Australian Financial Review
An epic legal battle between Apple and one of the world’s most popular video game makers is a stark reminder that Australia needs a major overhaul of how Apple and Google are regulated, the competition watchdog says.
Hearings in the protracted stoush over who gets the control app stores and payment systems on mobile phones are set to start in the Federal Court in Melbourne on Monday. Epic Games, a North Carolina-headquartered software developer, has accused Apple of illegally using its control of the iPhone app store to stifle competition.
Epic makes Fortnite, one of the biggest video games in the world. It was one of the most profitable games in history in 2020, when the company first filed suit against Apple.
A separate 2021 lawsuit against Google, over similar allegations of anticompetitive conduct related to control of Android phones, has since been merged into the Apple trial for expediency, as have two class-action lawsuits brought against Apple and Google by Australian phone users, alleging they have been harmed by the same anticompetitive behaviour described by Epic.
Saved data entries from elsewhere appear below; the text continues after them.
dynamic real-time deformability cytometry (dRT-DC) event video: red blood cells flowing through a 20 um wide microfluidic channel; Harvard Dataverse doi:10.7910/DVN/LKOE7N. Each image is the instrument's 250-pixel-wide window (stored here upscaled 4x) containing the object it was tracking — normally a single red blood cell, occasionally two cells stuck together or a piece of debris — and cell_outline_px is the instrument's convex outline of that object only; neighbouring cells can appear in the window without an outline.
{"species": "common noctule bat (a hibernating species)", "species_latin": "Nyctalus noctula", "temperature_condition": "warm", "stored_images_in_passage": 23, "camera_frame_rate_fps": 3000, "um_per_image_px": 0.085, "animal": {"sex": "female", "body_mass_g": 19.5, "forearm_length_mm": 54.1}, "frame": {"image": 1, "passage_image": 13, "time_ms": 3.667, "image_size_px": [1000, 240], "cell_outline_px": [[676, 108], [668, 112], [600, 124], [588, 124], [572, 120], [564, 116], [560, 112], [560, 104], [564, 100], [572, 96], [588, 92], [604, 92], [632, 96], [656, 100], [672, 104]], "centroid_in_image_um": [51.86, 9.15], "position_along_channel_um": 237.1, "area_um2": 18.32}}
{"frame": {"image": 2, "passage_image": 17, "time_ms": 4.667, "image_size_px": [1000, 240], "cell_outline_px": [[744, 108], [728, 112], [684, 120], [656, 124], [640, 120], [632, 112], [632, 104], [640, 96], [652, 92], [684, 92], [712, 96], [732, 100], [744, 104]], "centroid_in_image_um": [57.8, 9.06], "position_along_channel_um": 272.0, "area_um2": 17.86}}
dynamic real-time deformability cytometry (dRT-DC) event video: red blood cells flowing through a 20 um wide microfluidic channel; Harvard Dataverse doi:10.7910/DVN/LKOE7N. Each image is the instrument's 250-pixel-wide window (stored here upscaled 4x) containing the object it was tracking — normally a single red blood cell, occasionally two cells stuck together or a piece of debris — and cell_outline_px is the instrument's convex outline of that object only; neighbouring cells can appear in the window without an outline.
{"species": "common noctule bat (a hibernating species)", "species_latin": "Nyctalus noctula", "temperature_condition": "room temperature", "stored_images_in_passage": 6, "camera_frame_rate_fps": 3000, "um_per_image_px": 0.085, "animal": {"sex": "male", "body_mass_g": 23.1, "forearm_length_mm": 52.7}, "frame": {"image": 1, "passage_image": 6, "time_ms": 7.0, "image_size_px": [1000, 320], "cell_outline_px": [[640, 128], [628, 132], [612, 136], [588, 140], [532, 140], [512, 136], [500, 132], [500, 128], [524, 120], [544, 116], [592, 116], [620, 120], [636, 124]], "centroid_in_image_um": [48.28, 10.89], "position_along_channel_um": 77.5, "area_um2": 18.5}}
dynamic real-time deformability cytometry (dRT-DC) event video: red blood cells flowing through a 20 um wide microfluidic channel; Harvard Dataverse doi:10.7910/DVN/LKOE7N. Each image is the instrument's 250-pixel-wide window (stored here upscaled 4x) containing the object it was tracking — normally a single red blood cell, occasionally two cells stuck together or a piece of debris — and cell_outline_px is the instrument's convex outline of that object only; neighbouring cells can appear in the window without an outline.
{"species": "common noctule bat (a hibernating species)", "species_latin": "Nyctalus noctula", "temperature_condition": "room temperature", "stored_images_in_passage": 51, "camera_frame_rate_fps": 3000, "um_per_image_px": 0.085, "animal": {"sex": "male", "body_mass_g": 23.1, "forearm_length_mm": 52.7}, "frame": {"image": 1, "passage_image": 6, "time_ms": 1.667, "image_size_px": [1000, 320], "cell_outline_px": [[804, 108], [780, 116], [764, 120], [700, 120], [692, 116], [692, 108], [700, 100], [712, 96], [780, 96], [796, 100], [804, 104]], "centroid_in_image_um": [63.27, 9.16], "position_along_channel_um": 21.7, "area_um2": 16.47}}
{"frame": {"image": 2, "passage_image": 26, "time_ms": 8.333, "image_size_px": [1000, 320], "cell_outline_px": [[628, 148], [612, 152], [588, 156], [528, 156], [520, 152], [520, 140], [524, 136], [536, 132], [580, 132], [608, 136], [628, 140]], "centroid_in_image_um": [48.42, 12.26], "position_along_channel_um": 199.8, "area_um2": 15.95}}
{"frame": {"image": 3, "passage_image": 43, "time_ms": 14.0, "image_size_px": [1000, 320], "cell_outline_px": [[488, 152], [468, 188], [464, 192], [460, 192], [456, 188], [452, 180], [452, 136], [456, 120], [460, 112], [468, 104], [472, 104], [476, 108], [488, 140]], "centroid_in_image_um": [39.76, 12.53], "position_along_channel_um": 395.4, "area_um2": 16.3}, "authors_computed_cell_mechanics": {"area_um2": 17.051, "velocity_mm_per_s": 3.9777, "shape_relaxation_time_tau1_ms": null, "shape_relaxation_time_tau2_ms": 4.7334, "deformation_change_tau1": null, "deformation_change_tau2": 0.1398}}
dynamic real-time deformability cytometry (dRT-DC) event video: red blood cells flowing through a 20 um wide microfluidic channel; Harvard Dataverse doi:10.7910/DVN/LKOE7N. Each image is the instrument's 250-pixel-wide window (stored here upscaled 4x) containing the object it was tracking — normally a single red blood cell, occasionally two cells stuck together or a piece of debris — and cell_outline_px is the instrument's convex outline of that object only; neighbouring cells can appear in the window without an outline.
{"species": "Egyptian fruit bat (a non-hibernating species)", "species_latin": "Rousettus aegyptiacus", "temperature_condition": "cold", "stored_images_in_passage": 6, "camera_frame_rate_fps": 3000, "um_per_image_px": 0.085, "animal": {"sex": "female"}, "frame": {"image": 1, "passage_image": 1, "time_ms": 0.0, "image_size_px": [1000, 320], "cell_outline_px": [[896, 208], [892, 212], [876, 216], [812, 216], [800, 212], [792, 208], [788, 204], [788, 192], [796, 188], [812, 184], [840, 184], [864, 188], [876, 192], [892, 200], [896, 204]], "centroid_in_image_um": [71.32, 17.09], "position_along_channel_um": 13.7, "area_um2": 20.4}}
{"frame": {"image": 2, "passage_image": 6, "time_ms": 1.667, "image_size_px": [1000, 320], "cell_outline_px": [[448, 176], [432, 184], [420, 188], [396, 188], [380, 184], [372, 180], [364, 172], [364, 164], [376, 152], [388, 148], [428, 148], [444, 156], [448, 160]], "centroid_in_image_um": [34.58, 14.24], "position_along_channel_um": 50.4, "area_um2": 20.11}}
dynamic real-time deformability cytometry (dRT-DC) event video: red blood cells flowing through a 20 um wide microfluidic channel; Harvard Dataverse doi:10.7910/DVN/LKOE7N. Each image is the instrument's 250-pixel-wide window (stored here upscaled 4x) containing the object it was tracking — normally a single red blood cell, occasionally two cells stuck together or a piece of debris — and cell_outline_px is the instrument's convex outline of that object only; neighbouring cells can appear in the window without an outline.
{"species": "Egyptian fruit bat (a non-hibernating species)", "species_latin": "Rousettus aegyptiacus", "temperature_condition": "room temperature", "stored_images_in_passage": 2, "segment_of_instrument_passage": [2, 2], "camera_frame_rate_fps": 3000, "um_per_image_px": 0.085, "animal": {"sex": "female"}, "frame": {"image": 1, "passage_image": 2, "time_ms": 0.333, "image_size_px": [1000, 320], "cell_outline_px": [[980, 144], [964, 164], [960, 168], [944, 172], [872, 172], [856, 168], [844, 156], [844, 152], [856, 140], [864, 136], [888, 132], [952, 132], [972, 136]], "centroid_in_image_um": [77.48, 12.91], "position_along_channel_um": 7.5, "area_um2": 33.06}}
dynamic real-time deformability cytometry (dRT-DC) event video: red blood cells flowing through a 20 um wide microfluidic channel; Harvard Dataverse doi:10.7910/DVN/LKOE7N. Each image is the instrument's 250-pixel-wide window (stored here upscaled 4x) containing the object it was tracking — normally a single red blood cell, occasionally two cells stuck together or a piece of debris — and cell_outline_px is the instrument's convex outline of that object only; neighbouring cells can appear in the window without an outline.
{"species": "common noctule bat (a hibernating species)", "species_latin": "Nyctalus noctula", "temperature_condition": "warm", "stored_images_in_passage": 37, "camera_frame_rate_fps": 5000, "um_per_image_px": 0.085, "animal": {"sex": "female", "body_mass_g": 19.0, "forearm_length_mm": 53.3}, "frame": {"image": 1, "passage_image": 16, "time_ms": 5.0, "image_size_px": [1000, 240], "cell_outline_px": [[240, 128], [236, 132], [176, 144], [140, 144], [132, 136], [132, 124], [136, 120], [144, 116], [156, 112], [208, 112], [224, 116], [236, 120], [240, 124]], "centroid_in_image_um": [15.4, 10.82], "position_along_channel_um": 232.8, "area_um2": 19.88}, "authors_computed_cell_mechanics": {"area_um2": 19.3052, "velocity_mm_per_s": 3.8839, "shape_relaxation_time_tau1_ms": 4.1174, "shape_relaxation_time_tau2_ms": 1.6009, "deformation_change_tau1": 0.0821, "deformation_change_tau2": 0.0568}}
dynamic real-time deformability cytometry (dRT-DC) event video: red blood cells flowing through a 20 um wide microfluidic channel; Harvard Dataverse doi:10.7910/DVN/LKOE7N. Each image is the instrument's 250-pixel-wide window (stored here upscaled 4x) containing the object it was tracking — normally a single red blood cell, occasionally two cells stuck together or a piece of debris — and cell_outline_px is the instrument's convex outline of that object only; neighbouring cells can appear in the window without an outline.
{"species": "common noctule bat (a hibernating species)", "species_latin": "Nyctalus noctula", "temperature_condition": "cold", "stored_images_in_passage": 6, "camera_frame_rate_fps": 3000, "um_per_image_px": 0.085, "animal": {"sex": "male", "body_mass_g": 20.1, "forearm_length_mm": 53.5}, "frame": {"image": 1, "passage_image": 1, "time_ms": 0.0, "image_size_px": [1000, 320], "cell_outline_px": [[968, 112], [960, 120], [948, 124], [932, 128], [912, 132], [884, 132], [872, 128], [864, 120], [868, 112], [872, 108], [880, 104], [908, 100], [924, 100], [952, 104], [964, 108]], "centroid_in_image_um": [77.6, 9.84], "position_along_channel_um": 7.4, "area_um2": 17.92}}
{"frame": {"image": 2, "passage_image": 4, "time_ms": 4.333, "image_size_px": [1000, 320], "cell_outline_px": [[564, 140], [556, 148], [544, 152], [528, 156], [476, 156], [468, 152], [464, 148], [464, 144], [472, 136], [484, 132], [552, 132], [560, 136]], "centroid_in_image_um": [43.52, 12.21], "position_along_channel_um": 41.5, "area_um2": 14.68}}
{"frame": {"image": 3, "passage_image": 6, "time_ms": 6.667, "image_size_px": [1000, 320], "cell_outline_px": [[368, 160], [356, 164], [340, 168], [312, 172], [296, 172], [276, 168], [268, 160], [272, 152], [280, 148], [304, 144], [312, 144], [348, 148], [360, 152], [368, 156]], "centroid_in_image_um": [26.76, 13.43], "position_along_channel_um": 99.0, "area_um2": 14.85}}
All four cases are being heard in the one, 16-week-long mega trial expected to feature the rare sight of Apple and Google executives all testifying for the defence, though each of the four cases will receive its own verdict. However, the class action lawsuits against Apple and Google can only succeed if Epic wins its lawsuits against the companies.
After suffered multiple delays and a change of venue from Sydney to Melbourne before finally getting its day in court, the trial come just as the issue of app store dominance is coming to a head internationally.
On March 7, the European Union enacted the Digital Markets Act, forcing Apple to open the iPhone up to competing app stores, and to allow iPhone apps to be installed from websites. That is largely what Epic wants the Federal Court to do in Australia.
Epic took Apple to court after it had its license to distribute iPhone apps revoked by the tech giant in August 2020, when Epic complained a 30 per cent App Store commission was too high and attempted to lure customers to its own website to complete games purchases.
More than three years into the dispute, Apple still doesn’t allow Epic apps in its store.
This month, Apple also tried to block Epic from setting up its own app store in the EU.
In January, Epic chief executive Tim Sweeney described Apple’s compliance with the new European laws as “devious” and “hot garbage” because the company was forcing developers to agree to “a new also-illegal anticompetitive scheme rife with new junk fees” if they wanted to use other app stores on iPhones.
Apple officials declined to comment on how the EU laws might affect the Australian lawsuit. The company has since reversed its decision to block Epic from setting up its own app store for EU-based iPhone users.
But the Australian Competition & Consumer Commission said in a statement that because the new rules in Europe and similar regulations in the United Kingdom “aren’t rolling out globally, it’s unlikely Australian consumers will gain any benefits unless we enact our own reforms”.
The years-long delays before the start of the Australian trial – where a decision is not expected until late this year or early 2025 – shows that current competition laws “don’t suit rapidly evolving digital markets”, an ACCC spokeswoman said in response to questions from The Australian Financial Review.
But the case does address the same questions of app store market dominance the ACCC has been grappling with since 2020, when it launched a digital platforms inquiry to investigate, among other things, Apple and Google’s market power on mobile phones.
Following a years-long investigation, the ACCC recommended mandatory codes of conduct that would govern the app stores, addressing the high fees charged by the app stores, and the question of whether app developers should be allowed to use their own credit card processing systems, rather than the ones supplied by Apple and Google.
“A mandatory code of conduct for app stores could require digital platforms to make alternative app marketplaces available on mobile devices and allow app developers to offer alternative in-app payment methods,” the commission’s spokeswoman said.
“These changes would give consumers greater access to a variety of apps and app stores and provide app developers with more transparency about the pricing, performance and review processes when distributing their services on app stores.”
In December, the Albanese government agreed to those reforms, in principle, and tasked Treasury to start designing them.
Johanna Weaver, the director of Australian National University’s Tech Policy Design Centre, said that regardless of who wins the matters before the Federal Court, the outcome will provide good political cover for the government to enact the ACCC’s recommendations.
If Apple and Google were to win – Apple did win a similar lawsuit brought by Epic in the United States – the government could argue the outcome proves Australian laws aren’t good enough and need updating. If Epic wins, the government could say the outcome proves Apple and Google need to be regulated, Professor Weaver said.
The fact that legislators in the EU have stepped in during the years Epic was waiting for its Australian trial to begin means that there was now a little less at stake in the trial than there would have been had it not been so delayed, she said.
“But that’s not to say this case isn’t significant. I think everyone will be watching the outcome because it will shape and validate the approach the EU is taking and that the [Australian] government is signalling that it’s going to be taking.
“This case is about the fundamental shape of the internet and the digital infrastructure that we all use. It’s a step away from the walled garden,” Professor Weaver said.